• HOW TO COMPLETE THIS TASK:
In the records below, find the line containing "Control (HAC) |"; restate it and every later line word for word, through the last.

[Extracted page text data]

*** Begin section ***

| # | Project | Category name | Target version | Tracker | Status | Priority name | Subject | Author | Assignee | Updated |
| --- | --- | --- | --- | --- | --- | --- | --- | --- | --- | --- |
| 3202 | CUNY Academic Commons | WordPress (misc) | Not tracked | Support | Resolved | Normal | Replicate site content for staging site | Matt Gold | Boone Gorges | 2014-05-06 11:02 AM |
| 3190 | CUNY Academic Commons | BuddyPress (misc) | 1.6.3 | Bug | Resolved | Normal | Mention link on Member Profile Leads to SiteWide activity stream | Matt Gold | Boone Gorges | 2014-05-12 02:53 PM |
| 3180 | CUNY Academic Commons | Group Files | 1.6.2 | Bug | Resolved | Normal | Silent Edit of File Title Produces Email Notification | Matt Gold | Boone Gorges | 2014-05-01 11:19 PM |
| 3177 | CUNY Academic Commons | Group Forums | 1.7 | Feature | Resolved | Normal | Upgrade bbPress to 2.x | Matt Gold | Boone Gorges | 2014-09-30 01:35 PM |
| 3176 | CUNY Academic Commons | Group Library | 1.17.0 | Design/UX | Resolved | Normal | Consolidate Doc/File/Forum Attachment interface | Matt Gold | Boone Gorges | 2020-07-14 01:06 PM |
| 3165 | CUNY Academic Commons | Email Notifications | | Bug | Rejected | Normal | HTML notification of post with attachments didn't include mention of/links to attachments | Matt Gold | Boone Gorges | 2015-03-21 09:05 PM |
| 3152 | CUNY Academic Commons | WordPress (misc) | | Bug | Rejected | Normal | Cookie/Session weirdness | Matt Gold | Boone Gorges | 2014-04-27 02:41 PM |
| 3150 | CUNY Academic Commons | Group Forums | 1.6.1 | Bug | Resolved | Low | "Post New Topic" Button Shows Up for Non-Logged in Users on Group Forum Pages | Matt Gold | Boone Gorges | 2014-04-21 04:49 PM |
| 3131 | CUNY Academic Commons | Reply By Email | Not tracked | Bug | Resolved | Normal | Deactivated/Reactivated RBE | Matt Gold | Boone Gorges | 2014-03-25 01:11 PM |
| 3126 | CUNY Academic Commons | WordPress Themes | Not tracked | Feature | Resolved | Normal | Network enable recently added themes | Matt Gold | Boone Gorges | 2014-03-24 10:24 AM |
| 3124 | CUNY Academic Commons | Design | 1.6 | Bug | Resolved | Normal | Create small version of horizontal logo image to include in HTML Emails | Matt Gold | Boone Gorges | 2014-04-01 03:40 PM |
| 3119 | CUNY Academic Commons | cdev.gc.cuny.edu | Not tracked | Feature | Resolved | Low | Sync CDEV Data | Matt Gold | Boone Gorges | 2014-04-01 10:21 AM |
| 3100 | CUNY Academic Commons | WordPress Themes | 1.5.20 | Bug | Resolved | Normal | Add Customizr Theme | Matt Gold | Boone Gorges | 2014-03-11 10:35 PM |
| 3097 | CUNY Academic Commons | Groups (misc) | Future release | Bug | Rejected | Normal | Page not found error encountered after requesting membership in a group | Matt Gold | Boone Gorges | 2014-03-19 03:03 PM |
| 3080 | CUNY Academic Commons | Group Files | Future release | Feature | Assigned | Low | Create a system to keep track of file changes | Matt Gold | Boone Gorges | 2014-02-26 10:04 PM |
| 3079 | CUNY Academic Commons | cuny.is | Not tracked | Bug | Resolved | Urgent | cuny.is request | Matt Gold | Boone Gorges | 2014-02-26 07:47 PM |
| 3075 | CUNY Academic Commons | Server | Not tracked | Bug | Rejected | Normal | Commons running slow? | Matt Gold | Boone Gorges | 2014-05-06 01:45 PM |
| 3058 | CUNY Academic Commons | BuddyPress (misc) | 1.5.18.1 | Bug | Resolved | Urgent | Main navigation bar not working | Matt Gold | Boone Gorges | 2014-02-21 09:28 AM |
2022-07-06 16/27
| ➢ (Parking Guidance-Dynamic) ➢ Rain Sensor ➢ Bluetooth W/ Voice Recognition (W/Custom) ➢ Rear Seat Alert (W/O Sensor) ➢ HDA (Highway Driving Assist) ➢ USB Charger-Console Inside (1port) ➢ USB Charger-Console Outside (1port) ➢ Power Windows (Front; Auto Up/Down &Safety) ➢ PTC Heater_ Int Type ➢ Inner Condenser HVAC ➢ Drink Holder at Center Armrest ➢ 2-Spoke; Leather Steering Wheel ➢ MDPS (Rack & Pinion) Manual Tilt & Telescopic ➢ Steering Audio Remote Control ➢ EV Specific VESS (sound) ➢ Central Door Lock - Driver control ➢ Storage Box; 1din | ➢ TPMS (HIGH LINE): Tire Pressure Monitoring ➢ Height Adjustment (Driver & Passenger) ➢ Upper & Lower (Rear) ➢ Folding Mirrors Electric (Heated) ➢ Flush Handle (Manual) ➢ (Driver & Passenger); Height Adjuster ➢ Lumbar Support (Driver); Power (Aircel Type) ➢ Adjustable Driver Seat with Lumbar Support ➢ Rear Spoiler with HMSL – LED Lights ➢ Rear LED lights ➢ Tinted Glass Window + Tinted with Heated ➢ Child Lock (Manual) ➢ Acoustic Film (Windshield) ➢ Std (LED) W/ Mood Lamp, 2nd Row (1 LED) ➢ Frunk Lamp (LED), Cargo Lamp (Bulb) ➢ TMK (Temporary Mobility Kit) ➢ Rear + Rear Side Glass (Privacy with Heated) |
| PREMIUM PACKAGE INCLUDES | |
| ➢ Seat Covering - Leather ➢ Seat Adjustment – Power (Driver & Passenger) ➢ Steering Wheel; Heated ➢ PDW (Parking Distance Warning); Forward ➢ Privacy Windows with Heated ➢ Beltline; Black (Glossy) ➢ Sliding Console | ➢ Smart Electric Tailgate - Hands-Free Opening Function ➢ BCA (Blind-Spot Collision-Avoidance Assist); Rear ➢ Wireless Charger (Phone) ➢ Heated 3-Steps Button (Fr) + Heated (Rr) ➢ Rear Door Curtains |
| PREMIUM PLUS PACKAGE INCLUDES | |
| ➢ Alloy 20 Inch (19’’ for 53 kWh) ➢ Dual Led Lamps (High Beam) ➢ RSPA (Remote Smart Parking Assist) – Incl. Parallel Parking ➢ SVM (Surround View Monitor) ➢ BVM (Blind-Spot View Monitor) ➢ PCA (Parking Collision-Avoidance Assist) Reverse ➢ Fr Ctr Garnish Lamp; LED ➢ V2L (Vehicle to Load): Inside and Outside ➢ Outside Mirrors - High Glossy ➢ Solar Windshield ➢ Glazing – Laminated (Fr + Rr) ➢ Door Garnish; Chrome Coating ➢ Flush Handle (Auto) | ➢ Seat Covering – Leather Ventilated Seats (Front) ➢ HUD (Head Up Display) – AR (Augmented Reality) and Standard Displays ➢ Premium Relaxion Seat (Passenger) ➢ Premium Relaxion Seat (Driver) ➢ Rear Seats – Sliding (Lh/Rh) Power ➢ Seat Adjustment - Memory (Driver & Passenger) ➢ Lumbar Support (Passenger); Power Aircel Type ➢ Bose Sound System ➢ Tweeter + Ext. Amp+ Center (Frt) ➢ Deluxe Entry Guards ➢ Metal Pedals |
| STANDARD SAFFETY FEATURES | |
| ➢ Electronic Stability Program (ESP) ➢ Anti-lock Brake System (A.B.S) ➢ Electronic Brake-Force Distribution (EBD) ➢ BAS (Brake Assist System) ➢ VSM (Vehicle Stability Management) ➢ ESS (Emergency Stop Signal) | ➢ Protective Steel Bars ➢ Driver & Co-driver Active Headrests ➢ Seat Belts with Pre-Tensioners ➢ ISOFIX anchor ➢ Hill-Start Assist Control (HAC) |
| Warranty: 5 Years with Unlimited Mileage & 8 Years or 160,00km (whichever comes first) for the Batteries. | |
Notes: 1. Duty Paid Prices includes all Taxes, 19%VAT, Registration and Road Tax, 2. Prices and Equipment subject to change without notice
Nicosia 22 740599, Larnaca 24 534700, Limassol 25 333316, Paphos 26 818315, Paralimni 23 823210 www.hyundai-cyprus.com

*** End section ***

• RESPONSE:
| ➢ Electronic Stability Program (ESP) ➢ Anti-lock Brake System (A.B.S) ➢ Electronic Brake-Force Distribution (EBD) ➢ BAS (Brake Assist System) ➢ VSM (Vehicle Stability Management) ➢ ESS (Emergency Stop Signal) | ➢ Protective Steel Bars ➢ Driver & Co-driver Active Headrests ➢ Seat Belts with Pre-Tensioners ➢ ISOFIX anchor ➢ Hill-Start Assist Control (HAC) |
| Warranty: 5 Years with Unlimited Mileage & 8 Years or 160,00km (whichever comes first) for the Batteries. | |
Notes: 1. Duty Paid Prices includes all Taxes, 19%VAT, Registration and Road Tax, 2. Prices and Equipment subject to change without notice
Nicosia 22 740599, Larnaca 24 534700, Limassol 25 333316, Paphos 26 818315, Paralimni 23 823210 www.hyundai-cyprus.com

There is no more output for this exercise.